青二歳

蒼い記憶 満蒙開拓と少年たちの青二歳のネタバレレビュー・内容・結末

3.0

このレビューはネタバレを含みます

この監督…相変わらず政治イデオロギーを隠さない方針なんだろうが今作はその辺控えめでまだ楽!(๑•̀∀•́ฅ ✧「伝えたいことが止まらない!」としても、イデオロギーは鬱陶しいからせめてこのくらい抑えた方がいい。
満州引き揚げのお話。満蒙開拓青少年義勇軍として満州に渡り開拓に従事していた少年たちは終戦も知らず、ソ連の侵攻、中国人の襲撃から逃げまどう。物語の前半は44年に満州に行くまでと実際の開拓が描かれる。後半は45年8月9日から始まるソ連軍の南下の中、中国人やソ連軍を避けて荒野を逃げまどう悪夢の旅路と、主人公の少年が強制収容所からの脱出を試みるまで…

気になったこと。学校から満蒙青少年開拓義勇軍を応募するよう呼びかけがあるんだけど、44年でもやってたという点。この頃だと農業がらみなら、本土決戦に備えて少年たちは“食糧増産隊”を組織していたのかと思ってた。
あと気になったのは、劇中で主人公の父が教師時代に“農民”というんだが、普通"農民"っていうか…?米どころの親類に農家いるけど、“農家”って言うけどな。戦中は農民って言ってたの?なんかすごい江戸時代っぽい。自称で“百姓”と言うのは聞いたことあるけど、自分たちを"農民"なんて言わないなー。

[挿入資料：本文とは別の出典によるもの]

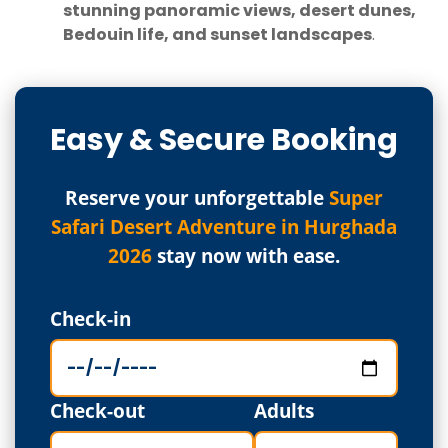
stunning panoramic views, desert dunes,
Bedouin life, and sunset landscapes
.
Easy & Secure Booking
Reserve your unforgettable
Super
Safari Desert Adventure in Hurghada
2026
stay now with ease.
Check-in
Check-out
Adults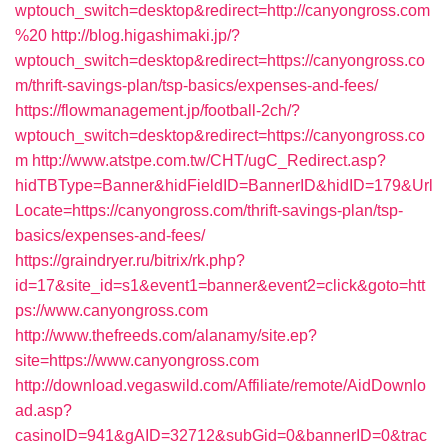
wptouch_switch=desktop&redirect=http://canyongross.com
%20
http://blog.higashimaki.jp/?
wptouch_switch=desktop&redirect=https://canyongross.co
m/thrift-savings-plan/tsp-basics/expenses-and-fees/
https://flowmanagement.jp/football-2ch/?
wptouch_switch=desktop&redirect=https://canyongross.co
m
http://www.atstpe.com.tw/CHT/ugC_Redirect.asp?
hidTBType=Banner&hidFieldID=BannerID&hidID=179&Url
Locate=https://canyongross.com/thrift-savings-plan/tsp-
basics/expenses-and-fees/
https://graindryer.ru/bitrix/rk.php?
id=17&site_id=s1&event1=banner&event2=click&goto=htt
ps://www.canyongross.com
http://www.thefreeds.com/alanamy/site.ep?
site=https://www.canyongross.com
http://download.vegaswild.com/Affiliate/remote/AidDownlo
ad.asp?
casinoID=941&gAID=32712&subGid=0&bannerID=0&trac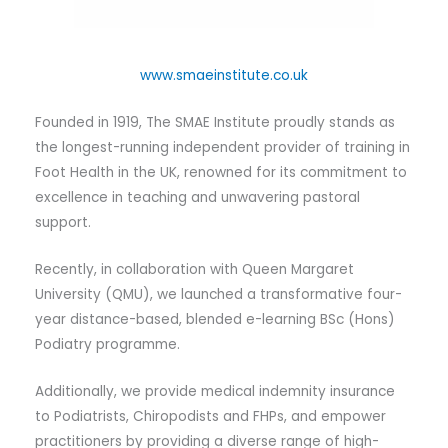
www.smaeinstitute.co.uk
Founded in 1919, The SMAE Institute proudly stands as
the longest-running independent provider of training in
Foot Health in the UK, renowned for its commitment to
excellence in teaching and unwavering pastoral
support.
Recently, in collaboration with Queen Margaret
University (QMU), we launched a transformative four-
year distance-based, blended e-learning BSc (Hons)
Podiatry programme.
Additionally, we provide medical indemnity insurance
to Podiatrists, Chiropodists and FHPs, and empower
practitioners by providing a diverse range of high-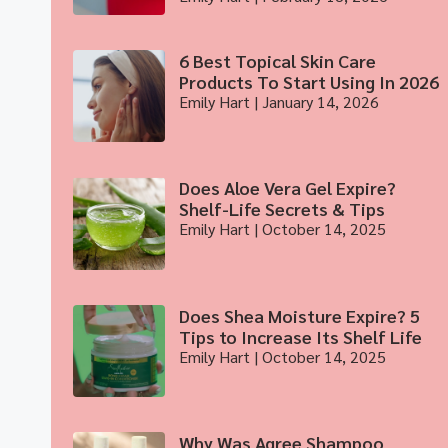
6 Best Topical Skin Care
Products To Start Using In 2026
Emily Hart
January 14, 2026
Does Aloe Vera Gel Expire?
Shelf-Life Secrets & Tips
Emily Hart
October 14, 2025
Does Shea Moisture Expire? 5
Tips to Increase Its Shelf Life
Emily Hart
October 14, 2025
Why Was Agree Shampoo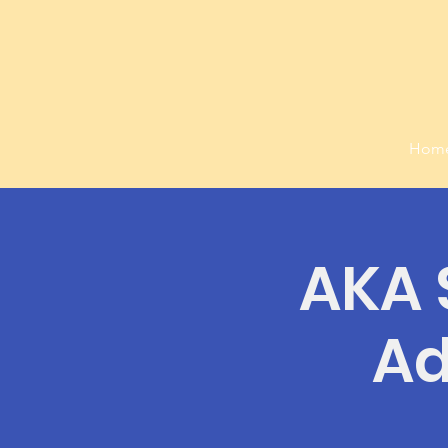
Hom
AKA S
Ad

「ソ連が女狩りに来るから殺気立っていた…」とかサラッと言うけどすごい事だな。女狩りって。でも大陸半島からの引き揚げでどれだけの女性がレイプされたかは記録に残っている僅かでも忘れてはならんと思う。
一方で「我々を守ると嘘をつき、真っ先に逃げ出した日本軍」「頼みにしていた日本軍に見捨てられた」この手の映画だと良くあるんだけど、戦争批判と日本批判だけはサラッと流さず印象的な演出・丁寧な説明台詞でやるんだよねぇ…ヽ(´o`;
製作者側に某政治団体の人がいるから、まぁイデオロギーを隠せないんでしょうけれど。なんせこの手合いの特徴は「伝えたいことが止まらない!」なので。
でも、彼ら開拓団の引き揚げでは、助けてくれなかった日本軍にも憎しみがあるだろうけど、他に収奪に来た中国人や女狩りをするソ連軍にだってひどいことされるのは同じなんだから、こう言うことはイデオロギーを置いといて、同じ温度感でやった方が完成度が高くなるし、伝えたいことがより伝わると思うんですけどねぇ。その方が助けてくれた中国人もいたというシーンもより印象的になると思う。
ともあれ今作はそういうイデオロギーの主張は珍しく少なめで、いい演出も沢山ありました。いや結構政治的な主張も盛り込まれてるんですけど、このくらいならドラマの邪魔にならない。“ガラスのうさぎ”とか本当疲れたし…あれに比べれば…(ヽ'ω`)ゲッソリ

"女狩り"に苦しんだというソ連軍に包囲されていた村のシーンは印象的だった。自決組、脱出組、切込み組に分かれて明日のソ連軍襲撃を待つ村。演出では開拓団教師の死だけを描いているに留めているけれど、要はほぼ全員死んだという事で…
つらい。また強制収容所も中々ひどい状況でつらいけど、こちらはえぐい演出は控えめでしたね。十分ひどい状況なんですが、演出はクドくない程度に抑えています。ここはもっと尺とっても良かったとは思いますが。
ただサラッとした演出も良くて、特にラストシーンは、その先のさらなる過酷さを描かないというのは良かったです。今作は長野の満蒙開拓団の会が中心のようですが、今日本に帰国できた生存者もいると分かっているので、主人公の少年が無事だったか帰国できなかったのかは不明とはいえ、この少年の歩く線路の先が明るいものであることを願う良い終わり方だったと思います。